What is being asked: Check each line of the records below and collect those holding "weil".
= Beginning of Section =
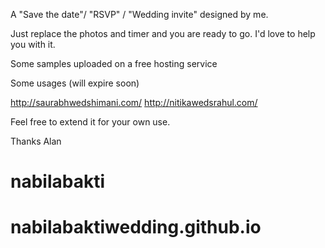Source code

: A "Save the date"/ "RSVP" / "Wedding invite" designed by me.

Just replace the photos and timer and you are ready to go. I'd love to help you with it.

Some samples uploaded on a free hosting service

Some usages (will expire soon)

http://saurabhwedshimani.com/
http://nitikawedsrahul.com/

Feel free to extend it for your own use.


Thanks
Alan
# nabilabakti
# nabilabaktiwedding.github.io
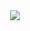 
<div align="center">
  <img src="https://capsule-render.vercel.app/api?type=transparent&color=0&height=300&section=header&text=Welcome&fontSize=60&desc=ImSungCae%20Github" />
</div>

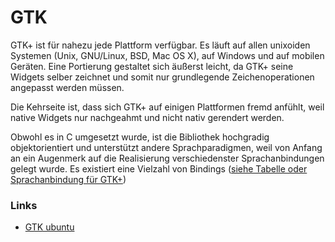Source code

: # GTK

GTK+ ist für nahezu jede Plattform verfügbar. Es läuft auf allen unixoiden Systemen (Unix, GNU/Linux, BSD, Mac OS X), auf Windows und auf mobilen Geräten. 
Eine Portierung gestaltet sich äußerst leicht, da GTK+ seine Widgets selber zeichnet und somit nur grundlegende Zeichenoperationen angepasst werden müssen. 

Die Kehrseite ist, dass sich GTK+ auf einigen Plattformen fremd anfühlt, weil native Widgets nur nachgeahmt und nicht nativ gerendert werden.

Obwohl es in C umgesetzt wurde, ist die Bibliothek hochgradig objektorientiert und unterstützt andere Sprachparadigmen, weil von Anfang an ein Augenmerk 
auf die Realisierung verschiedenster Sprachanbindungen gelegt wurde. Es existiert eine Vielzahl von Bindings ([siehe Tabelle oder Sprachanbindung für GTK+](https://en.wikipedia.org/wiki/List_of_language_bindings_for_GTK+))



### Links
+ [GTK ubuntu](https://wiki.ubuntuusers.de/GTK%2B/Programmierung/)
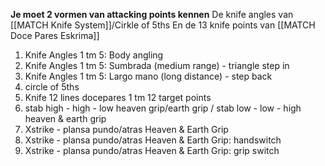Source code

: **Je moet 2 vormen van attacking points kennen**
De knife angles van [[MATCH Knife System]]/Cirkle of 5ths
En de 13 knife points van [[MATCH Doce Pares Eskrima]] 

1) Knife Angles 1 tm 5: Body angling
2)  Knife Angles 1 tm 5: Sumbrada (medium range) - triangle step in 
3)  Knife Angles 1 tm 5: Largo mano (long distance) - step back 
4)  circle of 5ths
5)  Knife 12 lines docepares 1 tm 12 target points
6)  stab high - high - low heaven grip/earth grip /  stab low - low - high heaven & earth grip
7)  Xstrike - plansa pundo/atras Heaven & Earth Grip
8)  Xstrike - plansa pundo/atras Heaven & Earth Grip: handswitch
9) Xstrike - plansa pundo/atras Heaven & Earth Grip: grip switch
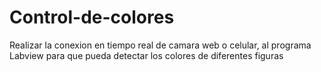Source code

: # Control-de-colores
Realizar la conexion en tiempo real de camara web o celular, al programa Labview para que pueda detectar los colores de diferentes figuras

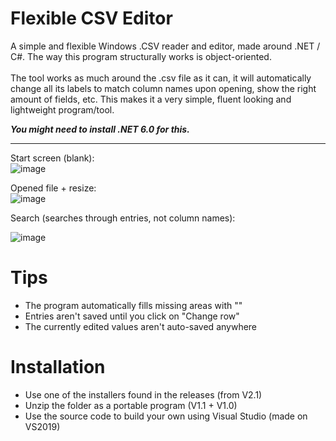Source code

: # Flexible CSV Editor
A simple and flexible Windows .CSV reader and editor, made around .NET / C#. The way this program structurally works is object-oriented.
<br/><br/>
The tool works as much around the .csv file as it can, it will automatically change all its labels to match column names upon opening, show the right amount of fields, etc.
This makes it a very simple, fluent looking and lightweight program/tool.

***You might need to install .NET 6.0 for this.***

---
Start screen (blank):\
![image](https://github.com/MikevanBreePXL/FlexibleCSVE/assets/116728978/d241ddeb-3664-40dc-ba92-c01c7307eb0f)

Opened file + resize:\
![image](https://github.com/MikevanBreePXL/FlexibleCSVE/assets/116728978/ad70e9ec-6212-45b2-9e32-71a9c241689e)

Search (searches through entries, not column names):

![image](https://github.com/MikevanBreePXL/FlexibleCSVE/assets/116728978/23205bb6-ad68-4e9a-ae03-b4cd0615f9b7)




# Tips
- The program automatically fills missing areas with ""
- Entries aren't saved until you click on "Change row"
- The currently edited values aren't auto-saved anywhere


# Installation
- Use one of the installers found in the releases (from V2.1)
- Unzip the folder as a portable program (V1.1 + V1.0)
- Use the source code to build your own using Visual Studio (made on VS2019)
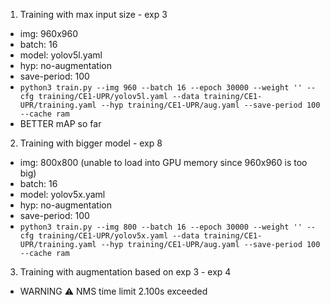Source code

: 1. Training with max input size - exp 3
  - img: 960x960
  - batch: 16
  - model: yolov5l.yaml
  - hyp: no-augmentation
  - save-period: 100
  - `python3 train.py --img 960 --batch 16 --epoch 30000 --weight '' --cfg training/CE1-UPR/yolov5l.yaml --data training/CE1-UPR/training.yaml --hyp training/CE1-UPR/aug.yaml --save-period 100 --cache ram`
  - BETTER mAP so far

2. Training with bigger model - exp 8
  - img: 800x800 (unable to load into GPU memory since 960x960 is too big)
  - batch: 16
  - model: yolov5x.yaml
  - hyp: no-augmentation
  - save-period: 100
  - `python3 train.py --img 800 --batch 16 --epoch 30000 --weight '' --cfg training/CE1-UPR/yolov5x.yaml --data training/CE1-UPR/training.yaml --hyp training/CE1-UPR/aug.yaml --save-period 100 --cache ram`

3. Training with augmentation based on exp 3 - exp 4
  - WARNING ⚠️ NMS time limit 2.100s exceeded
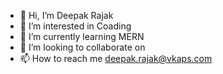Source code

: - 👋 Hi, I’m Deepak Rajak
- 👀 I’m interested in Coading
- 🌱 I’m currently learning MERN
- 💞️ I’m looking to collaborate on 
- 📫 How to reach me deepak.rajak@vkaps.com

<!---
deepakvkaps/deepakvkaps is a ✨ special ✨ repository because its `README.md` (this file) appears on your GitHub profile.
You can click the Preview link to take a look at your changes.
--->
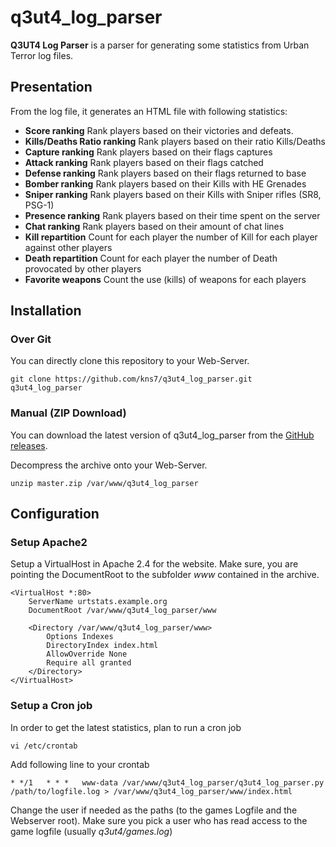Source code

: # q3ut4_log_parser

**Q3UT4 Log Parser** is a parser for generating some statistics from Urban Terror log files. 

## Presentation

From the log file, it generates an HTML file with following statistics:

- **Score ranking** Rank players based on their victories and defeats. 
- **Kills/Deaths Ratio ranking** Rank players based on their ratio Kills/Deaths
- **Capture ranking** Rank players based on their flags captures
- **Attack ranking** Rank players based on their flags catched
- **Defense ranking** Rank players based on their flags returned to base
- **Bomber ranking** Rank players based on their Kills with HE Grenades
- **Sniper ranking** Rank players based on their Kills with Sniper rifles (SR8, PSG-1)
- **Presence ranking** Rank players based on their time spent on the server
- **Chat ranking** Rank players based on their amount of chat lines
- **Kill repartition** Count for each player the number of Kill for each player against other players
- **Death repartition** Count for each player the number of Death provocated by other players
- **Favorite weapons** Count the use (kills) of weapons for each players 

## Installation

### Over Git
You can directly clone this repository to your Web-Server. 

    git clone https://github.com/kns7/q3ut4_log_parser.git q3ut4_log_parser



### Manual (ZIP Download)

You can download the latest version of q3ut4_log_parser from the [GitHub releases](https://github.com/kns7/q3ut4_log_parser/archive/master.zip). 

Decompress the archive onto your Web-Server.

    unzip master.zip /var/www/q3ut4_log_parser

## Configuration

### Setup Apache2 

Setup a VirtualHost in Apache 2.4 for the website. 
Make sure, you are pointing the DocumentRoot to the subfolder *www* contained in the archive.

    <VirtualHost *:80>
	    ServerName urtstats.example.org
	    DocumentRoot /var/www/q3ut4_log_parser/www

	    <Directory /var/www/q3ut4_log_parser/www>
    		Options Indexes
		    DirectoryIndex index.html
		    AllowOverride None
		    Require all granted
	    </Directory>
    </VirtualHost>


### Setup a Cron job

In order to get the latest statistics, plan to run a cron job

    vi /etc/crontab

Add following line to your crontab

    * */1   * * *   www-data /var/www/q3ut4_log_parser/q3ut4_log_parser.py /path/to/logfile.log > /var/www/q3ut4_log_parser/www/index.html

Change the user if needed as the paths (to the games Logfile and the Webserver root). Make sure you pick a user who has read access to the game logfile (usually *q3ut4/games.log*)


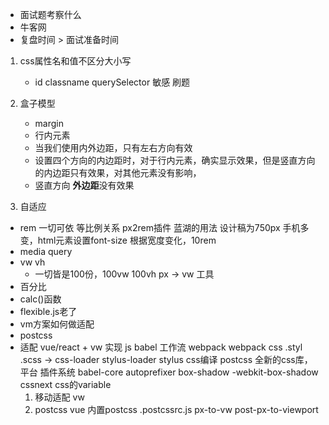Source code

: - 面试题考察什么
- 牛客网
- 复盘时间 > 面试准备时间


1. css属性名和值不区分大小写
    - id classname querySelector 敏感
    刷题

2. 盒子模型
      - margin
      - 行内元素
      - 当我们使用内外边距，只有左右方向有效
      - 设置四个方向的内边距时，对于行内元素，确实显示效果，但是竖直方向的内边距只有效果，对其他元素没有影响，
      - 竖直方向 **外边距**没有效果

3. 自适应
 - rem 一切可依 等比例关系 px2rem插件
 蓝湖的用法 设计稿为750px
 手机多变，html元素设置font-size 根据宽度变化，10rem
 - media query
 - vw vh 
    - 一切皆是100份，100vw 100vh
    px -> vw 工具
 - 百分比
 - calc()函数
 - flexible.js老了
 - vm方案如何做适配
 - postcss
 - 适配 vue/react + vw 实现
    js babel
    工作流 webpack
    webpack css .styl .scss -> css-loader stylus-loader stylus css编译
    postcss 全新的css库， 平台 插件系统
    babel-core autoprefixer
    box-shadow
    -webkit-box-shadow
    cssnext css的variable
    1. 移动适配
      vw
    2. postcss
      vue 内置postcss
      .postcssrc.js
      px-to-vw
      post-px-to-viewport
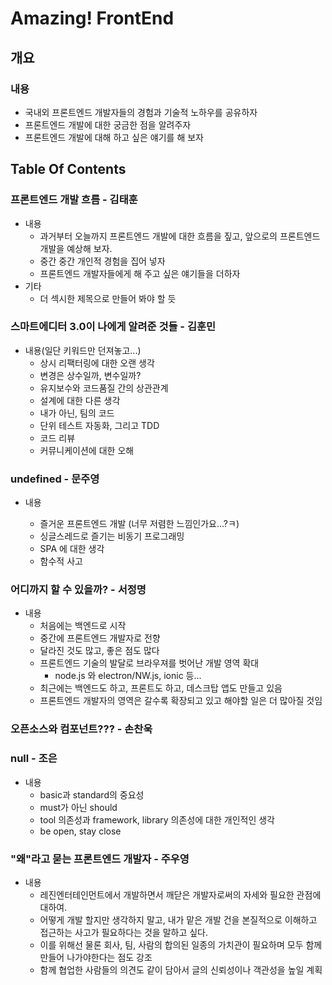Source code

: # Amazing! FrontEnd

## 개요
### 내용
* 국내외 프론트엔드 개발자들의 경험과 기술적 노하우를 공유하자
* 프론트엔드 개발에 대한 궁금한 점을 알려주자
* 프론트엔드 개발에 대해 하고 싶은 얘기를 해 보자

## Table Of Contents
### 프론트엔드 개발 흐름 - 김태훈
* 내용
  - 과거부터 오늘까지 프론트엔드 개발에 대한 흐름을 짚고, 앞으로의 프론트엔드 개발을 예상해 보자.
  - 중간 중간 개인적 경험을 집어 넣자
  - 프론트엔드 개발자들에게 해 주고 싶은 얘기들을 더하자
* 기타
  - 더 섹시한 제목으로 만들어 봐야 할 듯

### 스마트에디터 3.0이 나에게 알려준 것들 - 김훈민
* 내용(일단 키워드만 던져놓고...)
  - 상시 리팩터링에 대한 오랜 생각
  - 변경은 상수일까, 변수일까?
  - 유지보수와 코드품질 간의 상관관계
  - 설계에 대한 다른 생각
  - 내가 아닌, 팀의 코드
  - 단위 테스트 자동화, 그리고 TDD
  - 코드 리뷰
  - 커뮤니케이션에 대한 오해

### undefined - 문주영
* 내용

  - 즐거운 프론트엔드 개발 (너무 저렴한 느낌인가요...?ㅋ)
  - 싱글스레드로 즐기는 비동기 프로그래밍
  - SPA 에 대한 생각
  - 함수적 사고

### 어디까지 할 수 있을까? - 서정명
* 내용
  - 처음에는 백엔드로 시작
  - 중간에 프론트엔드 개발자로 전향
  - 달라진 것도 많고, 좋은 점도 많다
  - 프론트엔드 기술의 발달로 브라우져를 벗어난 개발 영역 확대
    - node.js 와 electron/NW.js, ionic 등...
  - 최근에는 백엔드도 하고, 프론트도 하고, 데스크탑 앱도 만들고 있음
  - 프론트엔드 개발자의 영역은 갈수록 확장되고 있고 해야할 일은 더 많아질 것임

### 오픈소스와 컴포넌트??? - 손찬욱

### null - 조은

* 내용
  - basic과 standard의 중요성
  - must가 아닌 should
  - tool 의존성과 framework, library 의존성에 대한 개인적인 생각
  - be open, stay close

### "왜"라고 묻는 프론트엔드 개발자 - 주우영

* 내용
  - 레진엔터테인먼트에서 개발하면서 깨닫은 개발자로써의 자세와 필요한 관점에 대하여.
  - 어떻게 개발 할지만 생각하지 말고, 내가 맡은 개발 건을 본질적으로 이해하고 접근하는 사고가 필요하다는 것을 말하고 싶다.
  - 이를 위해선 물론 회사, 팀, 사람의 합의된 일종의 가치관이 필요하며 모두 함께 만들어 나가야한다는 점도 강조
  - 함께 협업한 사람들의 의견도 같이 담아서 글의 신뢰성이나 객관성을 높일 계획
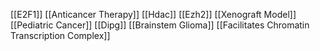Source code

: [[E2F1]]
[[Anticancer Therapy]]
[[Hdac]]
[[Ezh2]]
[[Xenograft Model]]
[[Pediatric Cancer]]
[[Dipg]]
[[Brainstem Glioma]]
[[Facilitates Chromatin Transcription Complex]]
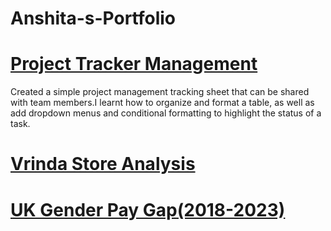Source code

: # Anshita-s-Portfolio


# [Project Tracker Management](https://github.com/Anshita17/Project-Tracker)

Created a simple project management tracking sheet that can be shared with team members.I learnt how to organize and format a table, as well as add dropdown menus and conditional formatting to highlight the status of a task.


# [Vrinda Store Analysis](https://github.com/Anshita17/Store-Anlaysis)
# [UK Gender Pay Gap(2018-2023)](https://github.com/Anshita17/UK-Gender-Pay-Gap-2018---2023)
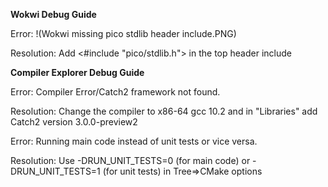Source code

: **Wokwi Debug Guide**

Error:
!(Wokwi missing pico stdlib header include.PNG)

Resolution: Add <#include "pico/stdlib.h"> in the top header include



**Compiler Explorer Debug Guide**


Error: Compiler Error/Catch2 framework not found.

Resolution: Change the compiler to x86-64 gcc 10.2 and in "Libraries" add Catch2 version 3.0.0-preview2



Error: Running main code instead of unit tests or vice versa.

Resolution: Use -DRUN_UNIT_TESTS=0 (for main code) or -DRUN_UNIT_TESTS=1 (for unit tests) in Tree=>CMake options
= End of Section =
Solution below:
Die Kehrseite ist, dass sich GTK+ auf einigen Plattformen fremd anfühlt, weil native Widgets nur nachgeahmt und nicht nativ gerendert werden.
Obwohl es in C umgesetzt wurde, ist die Bibliothek hochgradig objektorientiert und unterstützt andere Sprachparadigmen, weil von Anfang an ein Augenmerk 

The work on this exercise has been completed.